The Romans began military expeditions into what is now Scotland from about 71 CE, building a series of forts, but by 87 the occupation was limited to the Southern Uplands and by the end of the first century the northern limit of Roman expansion was a line drawn between the Tyne and Solway Firth. The Romans eventually withdrew to a line in what is now northern England, building the fortification known as Hadrian's Wall from coast to coast. Around 141 CE they undertook a reoccupation of southern Scotland, moving up to construct a new limes between the Firth of Forth and the Firth of Clyde, where they built the fortification known as the Antonine Wall. The wall was overrun and abandoned soon after 160 and the Romans withdrew back to the line of Hadrian's Wall, until Roman authority collapsed in the early fifth century.

The Antonine Wall and its associated forts left a direct sculptural legacy in Scotland.

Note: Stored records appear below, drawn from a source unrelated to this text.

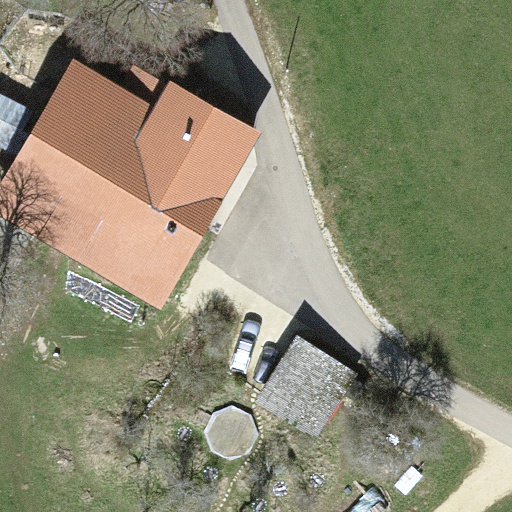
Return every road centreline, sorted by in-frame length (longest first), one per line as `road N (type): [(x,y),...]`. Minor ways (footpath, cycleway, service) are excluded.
road 1 (track): [(223,0),(274,152),(266,245),(284,304),(361,358),(511,432)]
road 2 (track): [(14,511),(176,354),(266,245)]
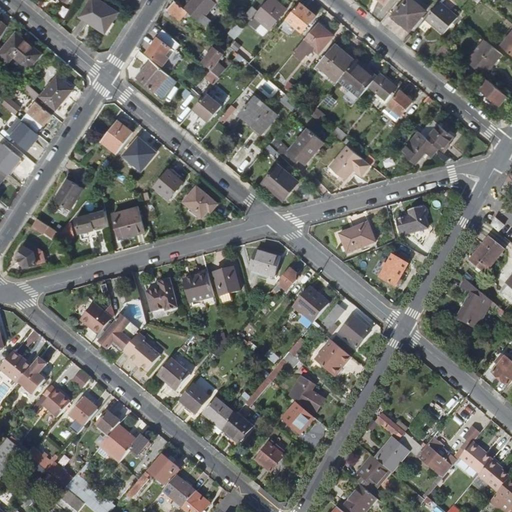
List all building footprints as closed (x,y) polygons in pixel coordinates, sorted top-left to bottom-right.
[(112,24),(119,14),(97,0),(91,0),(80,17),(89,23),(90,21),(107,32),(112,24)] [(193,0),(185,10),(188,12),(201,23),(217,4),(223,8),(227,3),(223,0),(193,0)] [(288,10),(275,0),(269,0),(259,12),(256,16),(272,29),(288,10)] [(426,13),(410,0),(409,0),(394,18),(411,32),(426,13)] [(467,5),(461,0),(454,0),(449,7),(458,15),(467,5)] [(181,20),(188,12),(185,10),(176,2),(169,10),(181,20)] [(317,17),(301,3),(288,20),(303,33),(317,17)] [(458,18),(441,3),(426,20),(444,35),(458,18)] [(253,7),(244,18),(250,23),(256,16),(259,12),(253,7)] [(0,42),(9,27),(0,20),(0,42)] [(333,36),(319,24),(304,41),(319,54),(333,36)] [(231,36),(235,40),(244,30),(239,26),(231,36)] [(511,55),(511,30),(500,45),(511,55)] [(177,50),(181,45),(164,31),(148,53),(165,66),(172,59),(170,57),(177,50)] [(40,53),(17,33),(0,53),(0,54),(9,60),(14,54),(30,67),(40,53)] [(258,45),(245,34),(239,41),(245,46),(247,44),(254,50),(258,45)] [(483,38),(465,60),(481,73),(482,74),(500,53),(483,38)] [(446,63),(456,52),(446,43),(436,55),(446,63)] [(350,56),(336,45),(319,66),(340,83),(342,80),(355,65),(348,59),(350,56)] [(216,50),(205,64),(213,71),(222,78),(229,69),(220,62),(224,57),(216,50)] [(357,62),(350,56),(348,59),(355,65),(357,62)] [(367,67),(359,60),(357,62),(355,65),(342,80),(363,97),(371,87),(378,79),(366,69),(367,67)] [(155,93),(170,76),(153,61),(138,78),(155,93)] [(207,78),(215,85),(222,78),(213,71),(207,78)] [(510,104),(511,101),(511,98),(482,74),(481,73),(479,77),(487,84),(482,89),(490,95),(487,97),(490,99),(492,97),(501,105),(505,100),(510,104)] [(58,75),(42,94),(29,83),(25,89),(38,99),(54,112),(58,107),(74,87),(58,75)] [(397,88),(381,75),(378,79),(371,87),(378,94),(377,96),(387,104),(396,94),(394,92),(397,88)] [(417,99),(404,88),(388,107),(401,118),(417,99)] [(195,89),(191,94),(201,102),(205,97),(195,89)] [(225,104),(210,91),(205,97),(201,102),(197,107),(196,109),(211,122),(225,104)] [(187,99),(197,107),(201,102),(191,94),(187,99)] [(3,103),(16,113),(22,106),(9,96),(3,103)] [(286,101),(299,112),(302,108),(291,98),(290,97),(286,101)] [(279,116),(257,98),(242,115),(248,121),(246,124),(253,131),(256,128),(264,134),(279,116)] [(47,123),(55,113),(38,99),(30,110),(47,123)] [(301,118),(307,112),(302,108),(299,112),(296,115),(301,118)] [(326,117),(317,109),(312,116),(321,123),(326,117)] [(31,147),(41,133),(26,121),(16,134),(31,147)] [(104,144),(119,155),(135,134),(121,123),(104,144)] [(441,127),(429,140),(439,148),(444,152),(455,138),(441,127)] [(346,137),(336,128),(332,133),(339,139),(342,141),(346,137)] [(303,159),(305,161),(309,164),(327,144),(311,130),(293,151),(277,137),(271,144),(278,152),(282,155),(295,169),(303,159)] [(432,155),(439,148),(429,140),(420,132),(404,152),(416,162),(426,150),(432,155)] [(158,153),(140,139),(126,157),(143,171),(158,153)] [(4,143),(0,148),(0,164),(10,172),(21,158),(4,143)] [(268,149),(275,155),(278,152),(271,144),(268,149)] [(363,177),(372,166),(366,161),(352,150),(348,147),(331,167),(346,181),(355,170),(363,177)] [(369,157),(366,161),(372,166),(373,167),(376,162),(369,157)] [(24,160),(21,158),(10,172),(12,174),(24,160)] [(297,170),(305,161),(303,159),(295,169),(297,170)] [(0,187),(1,189),(12,174),(10,172),(0,164),(0,187)] [(301,183),(280,166),(265,183),(286,200),(301,183)] [(181,176),(171,168),(155,187),(170,198),(183,182),(179,179),(181,176)] [(86,191),(69,181),(56,202),(72,211),(86,191)] [(218,204),(197,187),(183,203),(203,218),(209,211),(211,213),(218,204)] [(101,192),(98,190),(91,199),(94,202),(101,192)] [(424,206),(411,210),(413,216),(398,221),(403,234),(430,226),(424,206)] [(99,228),(111,224),(108,209),(79,217),(81,228),(97,224),(99,228)] [(134,235),(145,233),(139,209),(113,215),(119,239),(134,235)] [(495,218),(490,225),(498,231),(503,225),(495,218)] [(60,240),(64,234),(40,220),(35,228),(47,235),(48,233),(60,240)] [(378,243),(371,223),(343,234),(351,253),(378,243)] [(83,238),(102,233),(101,228),(82,233),(83,238)] [(504,250),(489,238),(470,262),(485,273),(504,250)] [(35,251),(26,247),(18,256),(19,257),(21,257),(25,264),(26,267),(38,263),(35,251)] [(400,249),(396,257),(410,264),(414,257),(400,249)] [(260,254),(257,253),(252,271),(276,277),(281,260),(260,254)] [(410,264),(396,257),(396,256),(383,277),(398,287),(411,265),(410,264)] [(298,274),(307,264),(301,259),(273,293),(276,296),(284,287),(289,292),(301,277),(298,274)] [(193,303),(216,297),(214,288),(211,276),(209,269),(200,271),(201,277),(187,280),(193,303)] [(235,270),(217,275),(220,287),(224,302),(234,300),(232,293),(241,291),(235,270)] [(214,288),(220,287),(217,275),(211,276),(214,288)] [(173,279),(161,282),(163,289),(149,292),(154,312),(167,309),(168,312),(180,308),(173,279)] [(477,342),(499,315),(496,312),(499,308),(473,285),(464,296),(476,306),(459,327),(477,342)] [(296,306),(316,322),(331,304),(312,287),(296,306)] [(114,319),(96,304),(82,320),(101,335),(111,323),(114,319)] [(347,311),(340,305),(325,324),(331,329),(347,311)] [(116,343),(126,351),(134,342),(132,340),(140,330),(123,316),(115,326),(111,323),(101,335),(99,337),(104,342),(102,344),(110,350),(116,343)] [(374,334),(358,320),(345,335),(362,349),(374,334)] [(162,356),(145,342),(147,340),(140,334),(134,342),(126,351),(126,352),(132,357),(131,358),(137,364),(138,363),(149,372),(162,356)] [(229,345),(226,334),(215,337),(214,341),(218,342),(229,345)] [(312,347),(301,361),(307,366),(315,355),(318,357),(325,348),(312,338),(308,343),(312,347)] [(305,343),(301,340),(291,352),(295,356),(305,343)] [(353,357),(334,341),(317,360),(334,374),(344,364),(346,366),(353,357)] [(212,349),(220,355),(229,345),(218,342),(212,349)] [(24,358),(15,351),(1,368),(20,384),(22,382),(33,368),(23,359),(24,358)] [(285,359),(289,362),(295,368),(301,361),(295,356),(291,352),(285,359)] [(511,380),(511,362),(506,357),(494,373),(509,385),(511,380)] [(35,367),(24,358),(23,359),(33,368),(35,367)] [(35,367),(34,368),(33,368),(22,382),(35,394),(47,380),(41,375),(49,365),(41,359),(35,367)] [(273,381),(289,362),(285,359),(277,368),(277,369),(269,378),(273,381)] [(193,376),(174,360),(159,376),(168,383),(170,381),(181,390),(193,376)] [(336,376),(346,366),(344,364),(334,374),(336,376)] [(80,371),(74,381),(85,387),(90,377),(80,371)] [(306,375),(292,397),(298,402),(304,407),(306,404),(319,412),(328,399),(315,390),(310,387),(314,380),(306,375)] [(319,383),(314,380),(310,387),(315,390),(319,383)] [(179,392),(181,390),(170,381),(168,383),(179,392)] [(212,397),(196,384),(182,400),(198,413),(212,397)] [(47,407),(60,418),(72,403),(58,391),(51,399),(45,394),(36,406),(42,411),(47,407)] [(239,414),(219,398),(206,413),(226,430),(239,414)] [(73,415),(86,426),(100,410),(87,399),(73,415)] [(302,433),(315,416),(304,407),(298,402),(284,419),(302,433)] [(100,425),(112,435),(120,425),(122,423),(110,413),(100,425)] [(254,427),(239,414),(226,430),(241,443),(254,427)] [(401,443),(407,435),(383,414),(376,422),(395,438),(401,443)] [(141,440),(133,433),(132,435),(120,425),(112,435),(111,437),(130,453),(132,449),(139,455),(150,443),(143,437),(141,440)] [(481,433),(473,426),(463,437),(467,440),(460,448),(465,452),(472,443),(481,433)] [(407,435),(401,443),(411,451),(417,457),(421,452),(424,449),(407,435)] [(0,488),(29,455),(9,438),(0,448),(0,488)] [(393,472),(411,451),(401,443),(395,438),(377,459),(392,471),(393,472)] [(457,461),(434,442),(429,447),(453,467),(457,461)] [(286,456),(271,443),(257,460),(273,473),(286,456)] [(492,459),(472,443),(465,452),(460,457),(480,474),(492,459)] [(48,458),(35,447),(32,451),(29,455),(41,465),(48,458)] [(423,454),(421,452),(417,457),(443,478),(453,467),(429,447),(423,454)] [(179,468),(165,455),(151,473),(161,481),(167,473),(172,478),(179,468)] [(369,482),(365,487),(378,498),(382,501),(386,497),(377,489),(392,471),(377,459),(373,455),(358,473),(365,479),(369,482)] [(511,476),(499,467),(500,466),(492,459),(480,474),(479,475),(498,492),(508,479),(511,476)] [(97,491),(78,475),(68,487),(83,500),(87,503),(97,491)] [(149,479),(144,475),(128,495),(133,499),(149,479)] [(197,492),(177,475),(164,491),(184,507),(197,492)] [(61,490),(65,485),(54,476),(51,480),(61,490)] [(365,479),(361,483),(363,485),(365,487),(369,482),(365,479)] [(511,482),(508,479),(498,492),(497,493),(511,504),(511,482)] [(356,511),(366,511),(378,498),(365,487),(363,485),(347,504),(356,511)] [(79,505),(83,500),(68,487),(64,492),(79,505)] [(113,511),(117,508),(97,491),(87,503),(96,511),(113,511)] [(204,511),(211,504),(197,492),(184,507),(189,511),(204,511)] [(422,503),(432,511),(446,511),(428,496),(425,499),(422,503)]
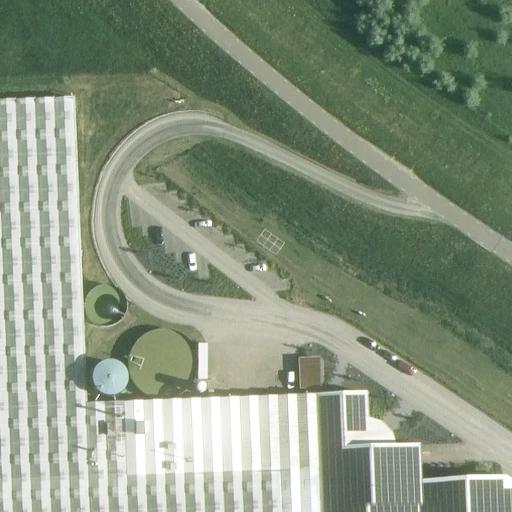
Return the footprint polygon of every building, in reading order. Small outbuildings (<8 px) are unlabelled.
[(0,511),(511,511),(511,477),(420,481),(420,474),(419,446),(396,447),(391,434),(381,424),(367,420),(366,394),(86,405),(77,200),(73,99),(0,102),(0,511)] [(131,244),(113,260),(156,306),(173,291),(131,244)] [(126,309),(126,308),(125,300),(123,297),(121,294),(115,290),(112,289),(107,288),(100,289),(93,293),(89,299),(87,303),(86,307),(88,315),(92,322),(98,326),(101,327),(106,328),(112,327),(115,326),(119,323),(124,317),(126,309)] [(201,364),(200,358),(198,349),(194,344),(190,339),(184,334),(178,331),(171,329),(164,329),(157,330),(152,332),(147,334),(141,339),(136,345),(133,352),(131,359),(131,365),(132,372),(134,379),(139,386),(143,390),(147,393),(154,397),(161,398),(168,399),(175,397),(182,395),(187,391),(191,388),(195,383),(198,378),(200,370),(201,364)] [(96,393),(99,395),(101,397),(104,398),(107,398),(108,398),(111,398),(113,398),(116,397),(118,395),(119,394),(122,392),(123,390),(124,387),(125,386),(125,384),(125,383),(125,380),(125,377),(124,374),(123,373),(122,371),(121,369),(119,368),(117,367),(116,366),(114,365),(113,365),(110,364),(107,364),(104,365),(103,365),(100,366),(99,367),(96,369),(95,371),(94,373),(93,375),(92,377),(92,378),(92,380),(91,381),(92,384),(92,386),(93,388),(94,390),(95,391),(96,393)] [(503,444),(511,448),(511,434),(508,433),(503,444)]
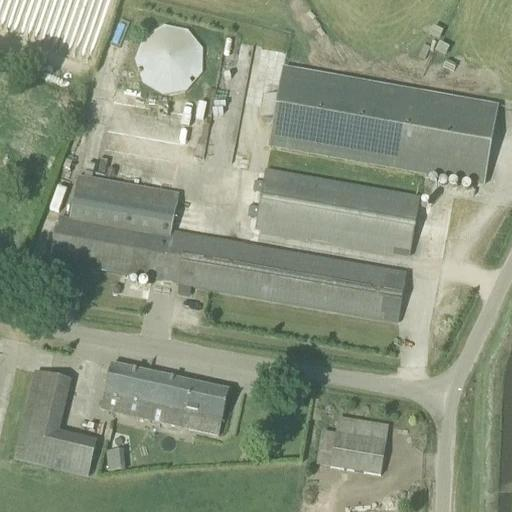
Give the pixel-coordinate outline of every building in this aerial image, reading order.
[(199,77),(197,29),(139,31),(141,67),(142,92),(189,90),(189,77),(199,77)] [(269,149),(425,176),(484,187),(497,110),(283,71),(269,149)] [(254,230),(410,258),(420,203),(264,175),(254,230)] [(49,264),(150,281),(398,325),(406,277),(172,236),(179,196),(77,178),(69,221),(59,219),(57,229),(55,228),(49,264)] [(262,184),(254,183),(252,192),(261,193),(262,184)] [(249,208),(247,216),(256,218),(258,209),(249,208)] [(177,295),(189,297),(190,288),(179,286),(177,295)] [(221,427),(228,394),(110,367),(100,412),(218,438),(221,427)] [(68,474),(88,479),(96,443),(77,438),(68,474)] [(335,438),(333,451),(330,471),(381,479),(386,445),(335,438)] [(122,452),(108,452),(109,472),(122,472),(122,452)] [(327,511),(333,489),(306,483),(300,511),(327,511)]
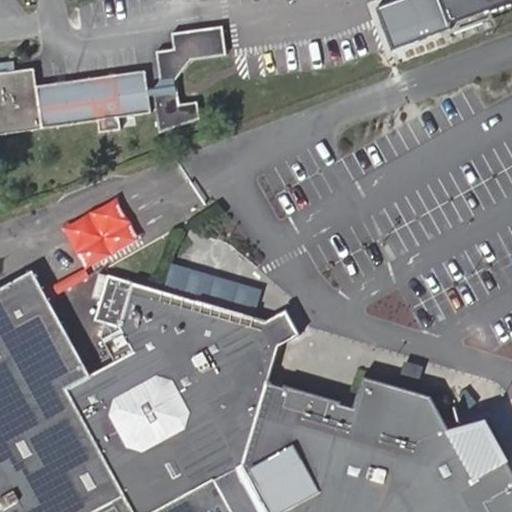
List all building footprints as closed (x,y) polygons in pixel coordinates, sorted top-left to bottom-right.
[(510,0),(442,0),(454,22),(510,0)] [(146,87),(147,96),(152,95),(158,132),(197,118),(194,100),(177,103),(173,77),(189,58),(224,52),(221,25),(172,31),(173,47),(156,49),(160,79),(153,86),(146,87)] [(150,114),(147,96),(146,87),(144,73),(36,87),(33,70),(0,74),(0,135),(98,121),(100,133),(120,130),(118,118),(150,114)] [(63,229),(87,268),(139,240),(116,200),(63,229)] [(0,511),(511,511),(511,471),(496,442),(484,421),(446,430),(430,399),(362,379),(353,410),(340,407),(341,403),(284,386),(283,390),(265,385),(277,346),(296,336),(284,312),(265,322),(251,318),(259,292),(173,266),(165,294),(99,274),(91,299),(100,301),(94,322),(120,330),(132,352),(89,376),(32,271),(0,287),(0,511)]
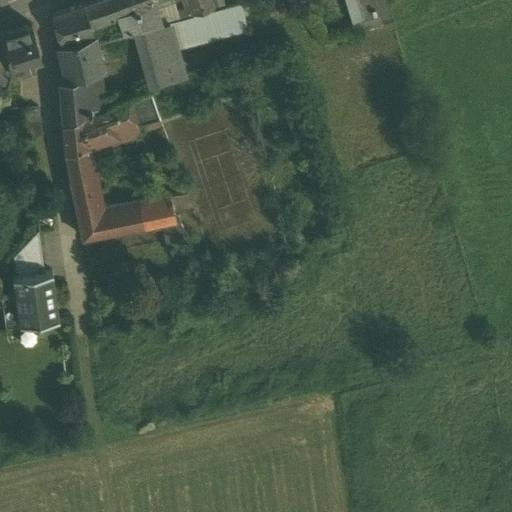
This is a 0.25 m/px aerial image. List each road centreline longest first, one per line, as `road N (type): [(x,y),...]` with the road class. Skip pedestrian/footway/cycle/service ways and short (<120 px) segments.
road 1 (track): [(0,463),(511,356)]
road 2 (residential): [(36,0),(83,339)]
road 3 (track): [(108,511),(83,339)]
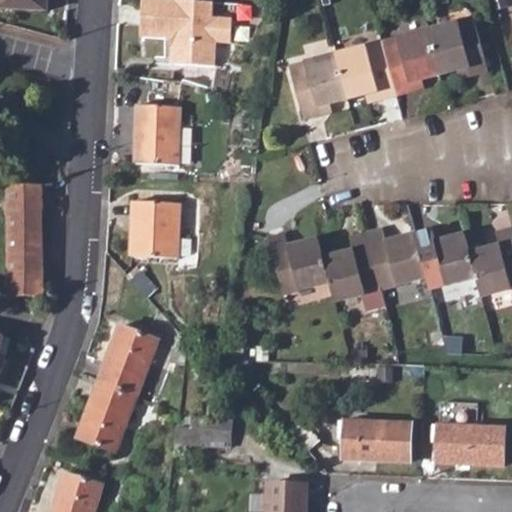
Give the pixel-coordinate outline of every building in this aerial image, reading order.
[(0,0),(0,5),(49,8),(49,0),(0,0)] [(145,0),(144,34),(169,36),(174,42),(173,61),(217,63),(218,39),(233,40),(234,16),(215,15),(215,1),(197,0),(145,0)] [(476,16),(429,28),(441,73),(461,68),(471,65),(474,73),(490,69),(476,16)] [(429,28),(383,39),(397,92),(415,87),(413,79),(423,77),(441,73),(429,28)] [(383,39),(337,51),(349,96),(367,91),(378,88),(380,96),(397,92),(383,39)] [(322,111),(320,103),(331,101),(349,96),(337,51),(293,63),(306,116),(322,111)] [(471,65),(461,68),(463,75),(474,73),(471,65)] [(423,77),(413,79),(415,87),(425,85),(423,77)] [(378,88),(367,91),(370,99),(380,96),(378,88)] [(331,101),(320,103),(322,111),(333,108),(331,101)] [(139,104),(136,163),(180,165),(182,106),(139,104)] [(44,243),(42,183),(26,182),(9,182),(8,200),(8,296),(44,295),(44,243)] [(135,201),(133,257),(179,258),(182,203),(135,201)] [(383,227),(365,232),(379,288),(425,276),(415,233),(386,240),(383,227)] [(433,228),(415,233),(425,276),(428,289),(474,276),(469,253),(463,232),(436,240),(433,228)] [(498,245),(469,253),(474,276),(479,296),(511,287),(511,230),(511,228),(495,233),(498,245)] [(322,256),(317,237),(289,244),(286,232),(269,236),(283,291),(328,279),(322,256)] [(352,248),(322,256),(328,279),(333,300),(379,288),(365,232),(349,237),(352,248)] [(123,324),(102,382),(142,397),(163,340),(123,324)] [(5,334),(0,351),(0,366),(4,367),(11,336),(5,334)] [(142,397),(102,382),(81,437),(121,452),(142,397)] [(179,427),(178,443),(233,446),(234,420),(195,418),(194,428),(179,427)] [(346,422),(345,460),(412,462),(414,425),(346,422)] [(440,427),(438,463),(505,466),(507,429),(440,427)] [(80,465),(78,477),(107,485),(109,475),(80,465)] [(66,474),(55,511),(99,511),(107,485),(78,477),(66,474)] [(272,483),(270,511),(306,511),(308,485),(272,483)]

There are 19 distance slabs along the wall that depict graphically the victories and marches of the legions involved in its construction. There are also surviving sculptures, including an altar to Diana and Apollo. There is a fountainhead from a bath-house in the shape of a man's head with a gaping mouth, and the head from a bust or statue, perhaps the goddess Fortuna, both found at Bearsden Roman Fort, East Dunbartonshire, both showing a local Celtic influence in their style.

Away from the wall, Roman sculptures include the marble head of a Roman emperor or general, broken from a larger statue, which was found at Hawkshaw, Peeblesshire in the late eighteenth century. It dates to the second century CE and may have been looted from a Roman monument further to the south. The Cramond Lioness is a sculpture, probably imported, of a lioness devouring a bound prisoner, found near the Roman base of Cramond Roman Fort near Edinburgh. A relief of the goddess Brigantia found near Birrens in Dumfriesshire, combines elements of native and classical art.

The Newstead Helmet, found at the Roman fort in Newstead, near Melrose in Roxburghshire, is one of the most impressive of many finds of Roman arms and armour. The Staffordshire Moorlands Pan is a second-century Romano-British trulla apparently decorated as a souvenir for a soldier who had served on Hadrian's Wall, and probably made locally. A number of items were also found in the Sculptor's Cave, Coversea in Morayshire, including Roman pottery, rings, bracelets, needles and coins, some of which had been re-used for ornaments.